Ciao bambini: the birth rate plummets in Italy
When Daniela Vicino started teaching in Sicily, in southern Italy, about 30 years ago, she had around 30 students per class.. A figure that has been reduced by almost half over the decades due to the drop in the birth rate. Now it has between “18 to 20 students at most and in some cases between 15 and 16,” he told Caltagirone, a town in southeastern Sicily. “It's very painful,” he confesses..
Italy has long had one of the lowest birth rates in Europe, but the situation has been made even worse by the coronavirus pandemic.. Last year, Italy's population dropped from nearly 400,000, it lost roughly the equivalent of a large city like Florence.. It has a total of 59.3 million inhabitants, as the death toll soared, births plummeted and immigration slowed.
Fewer children today means fewer adults in the future, who work and contribute with their taxes to the State, so the country will not only be less productive but it will have difficulties to maintain the standard of living of an aging population..
For some time this phenomenon has worried Western societies and in particular Italy, one of the least dynamic economies among the most industrialized countries.. Promising to tackle the problem, Prime Minister Mario Draghi has programmed more nursery schools, help for working women and easy access to home loans for young couples under the colossal €221 billion (267 billion euro) programme. dollars) to reactivate the economy with funds from the European Union.
“To put young people in a position to start a family, we must meet three requirements: adequate social protection, a roof and a stable job,” Draghi, former president of the European Central Bank (ECB), explained before Parliament.

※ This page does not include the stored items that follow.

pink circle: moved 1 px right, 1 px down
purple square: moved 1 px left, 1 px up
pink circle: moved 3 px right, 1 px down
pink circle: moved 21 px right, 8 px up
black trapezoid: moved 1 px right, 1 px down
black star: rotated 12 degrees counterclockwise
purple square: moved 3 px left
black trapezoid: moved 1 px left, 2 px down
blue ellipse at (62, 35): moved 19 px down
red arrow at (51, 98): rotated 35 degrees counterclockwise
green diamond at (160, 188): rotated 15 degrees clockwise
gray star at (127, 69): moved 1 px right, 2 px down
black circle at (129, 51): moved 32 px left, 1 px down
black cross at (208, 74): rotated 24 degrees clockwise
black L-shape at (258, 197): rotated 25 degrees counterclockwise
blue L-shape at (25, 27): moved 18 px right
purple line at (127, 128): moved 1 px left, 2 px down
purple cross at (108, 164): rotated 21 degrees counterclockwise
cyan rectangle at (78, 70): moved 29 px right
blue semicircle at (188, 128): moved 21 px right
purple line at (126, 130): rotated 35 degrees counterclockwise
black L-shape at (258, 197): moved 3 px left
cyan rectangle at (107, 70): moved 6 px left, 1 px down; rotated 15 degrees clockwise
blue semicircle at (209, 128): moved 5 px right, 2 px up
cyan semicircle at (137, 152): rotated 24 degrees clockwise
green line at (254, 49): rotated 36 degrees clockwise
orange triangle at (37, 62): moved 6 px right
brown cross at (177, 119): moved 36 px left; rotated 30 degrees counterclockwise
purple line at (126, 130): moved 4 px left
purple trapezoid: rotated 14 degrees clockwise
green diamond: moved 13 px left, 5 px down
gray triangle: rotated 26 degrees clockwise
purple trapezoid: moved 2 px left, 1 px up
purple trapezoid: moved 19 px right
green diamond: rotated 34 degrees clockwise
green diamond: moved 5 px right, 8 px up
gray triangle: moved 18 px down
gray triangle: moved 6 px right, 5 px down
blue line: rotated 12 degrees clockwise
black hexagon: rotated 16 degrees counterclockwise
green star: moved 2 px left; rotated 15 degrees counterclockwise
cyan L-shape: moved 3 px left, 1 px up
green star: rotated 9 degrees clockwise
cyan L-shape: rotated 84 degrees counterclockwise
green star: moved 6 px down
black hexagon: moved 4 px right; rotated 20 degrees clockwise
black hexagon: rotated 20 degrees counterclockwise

The Italian social protection system is currently focused on the elderly, and pension payments and health spending absorb the largest part of the budget, leaving few resources for the younger generations.
No job opportunities
Hit by the economic crisis, the city of Caltagirone, located on top of a hill and famous for its colorful ceramics and baroque architecture, registered as a UNESCO World Heritage Site, is a concrete example of the current demographic crisis.
The annual number of births halved between 1999 and 2019, from 532 to 265, according to the National Institute of Statistics (Istat), making it one of the ten Italian cities where the birth rate has plummeted the most.. “These figures do not surprise me,” the mayor of Caltagirone, Gino Ioppolo, told AFP, who attributes part of the drop to external factors, in particular the closure in 2019 of a large migrant camp in Mineo, a neighboring town, which used the local maternity.
The director of a local school, former mayor Franco Pignataro, estimates that the number of his students has fallen by about a third in the last 15-20 years.. “In recent years the situation has gotten much worse,” he observes, after explaining that young people leave Caltagirone en masse because “there are no job opportunities”
Luca Giarmana, 27, still lives in Caltagirone, although he feels like a minority: of his thirty high school classmates, 90% have left and only one has had a child. “It is due to the general decline of the economy in the last 20 years, to the difficulties in finding a job and a stable situation, essential conditions to found a family,” he summarizes.- 1.24 children per woman -For years, Italy has registered a progressive fall in the number of births. For example, from 534,000 in 2012 it went to 404,000 in 2020, a year marked by the pandemic.
Istat forecasts a new drop with 384,000-393,000 births for 2021, mainly due to the pandemic, a trend that is registered in many countries. Last December and January, nine months after the covid-19 spread in Italy, births fell in a year of 10% and 14% respectively.. As part of its strategy to halt population decline, the government is working on a bill to introduce more generous support for families with children, which also introduces longer paternity leave.. However, it will take several years before the measures have an impact.. According to opinion studies, Italian couples on average want to have two children, even though the fertility level was 1.24 children per woman in 2020.